- Horizon Organic and Wallaby, which offer organic dairy products, including milk, creamers, yogurt, cheese and butter, represent about 3% of Danone’s global revenues.
- Antoine De Saint-Affrique, Danone’s CEO, vowed last March he would improve performance in troubled offerings including Horizon Organic and traditional dairy, invest more in winning products and create value by selling existing brands or buying new ones.
Before De Saint-Affrique’s arrival, Danone, whose brands include Activia yogurt, plant-based Silk and Evian water, struggled with a stagnant share price and pressure on many of its key businesses.
In the time since he took the helm, the former Barry Callebaut chief has wasted little time making changes and pushing for growth at the France-based food and beverage giant. Earlier this month, Danone appointed three deputy CEOs to improve its decision-making, execution and growth.
Danone has also pushed innovation in many of its key brands. This includes two dairy-like plant-based alternatives, Silk Nextmilk and So Delicious Wondermilk, that the company says are more like their animal-based counterparts. Danone also expedited the rollout of Two Good smoothies, bringing the fast-growing yogurt brand into the portable space while building on its low-sugar, high-protein popularity.
But even with a strong portfolio built around plant-based milk and yogurt, traditional dairy, water and specialized nutrition, De Saint-Affrique has publicly announced he would not be beholden to any one brand.

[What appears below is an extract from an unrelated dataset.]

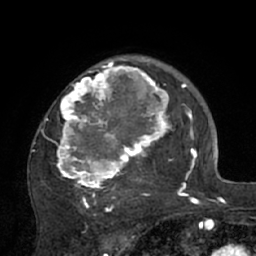
Breast MRI (dynamic contrast-enhanced), one axial slice. Position 49 of 66 along the scan axis. Cropped to one breast. Dynamic contrast-enhanced series, time point 2 of 7 at this slice position (early post-contrast). 1.5 T. TE 3 ms, TR 6.1 ms. 2.4 mm slice thickness. 256 × 256 image matrix, field of view 170 × 170 mm. Female patient.
Outlined on this slice (semi-automatically segmented with operator editing):
- enhancing-tissue mask used for the functional tumour volume (all voxels passing the contrast-enhancement thresholds inside the analysis volume; usually the tumour): bounding box (x1, y1, x2, y2) in pixels: (31, 57, 195, 210)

In announcing a review of the company’s portfolio in 2022, he said there were “no sacred cows” and that the dairy giant will “keep pruning” its portfolio as it aims to boost growth and distance itself from its recent underperformance.
In a statement announcing the review of Horizon Organic and Wallaby, De Saint-Affrique said they are strong brands with “compelling growth opportunities.”

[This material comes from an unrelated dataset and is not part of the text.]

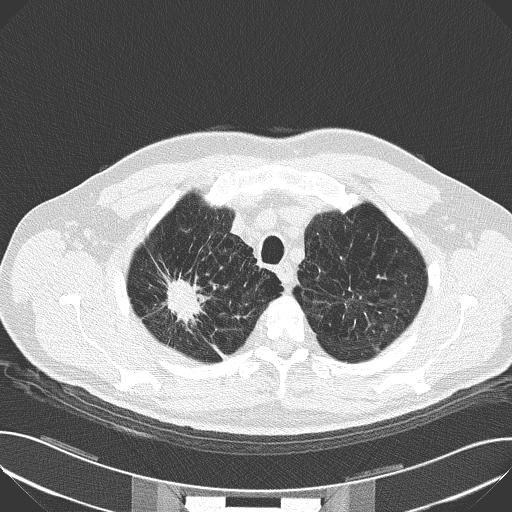
Chest CT (low-dose screening protocol), one axial image; baseline screening round; lung window (W 1500 / L -600 HU); 2 mm slice thickness; lung (sharp) reconstruction kernel (B50f); slice 24 of 159 in the series. Male participant, aged 59 years at enrolment. Current smoker at enrolment.
• Expert-annotated lung lesion, bounding box (x1, y1, x2, y2) in pixels: (154, 260, 218, 328).
• The screening reader recorded 4 non-calcified nodules or masses ≥4 mm on this exam; which of them this box marks is not recorded.
• Later outcome: lung cancer diagnosed 44 days after this screen — squamous cell carcinoma, NOS, right upper lobe, moderately differentiated (G2), stage IA (AJCC 6th edition), 30 mm at pathology.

But Danone needs to “stay disciplined in how we allocate our resources, [with Horizon Organic and Wallaby falling] outside our priority growth areas of focus,” he said. “Exploring strategic options for these brands will enable them to get the focus and resources they need and therefore allow them to maximize their potential and unlock further growth.”
It’s not hard to see why Danone may sell the brands. They represent a small amount of Danone’s global revenues and had a dilutive impact on Danone’s like-for-like sales growth and recurring operating margin in 2022. For a company looking to increase growth and shift its resources to its most promising brands, Horizon Organic and Wallaby are logical targets to try to divest.
While it’s uncertain what will happen to the brands, or if Danone will even sell them once the review is completed, it could find a handful of willing partners if it does choose to unload them. A private equity firm could invest more time and resources behind the brands in a way that is harder for a big CPG.
Lactalis, which has rapidly grown its U.S. business through a series of deals including the addition of Siggi’s and Kraft Heinz’s natural cheese business, could be another buyer. The Parmalat owner is no stranger to dealing with Danone after purchasing Stonyfield for $875 million in 2017, which gave it a strong foothold in organic — the same category that Horizon Organic and Wallaby operate in.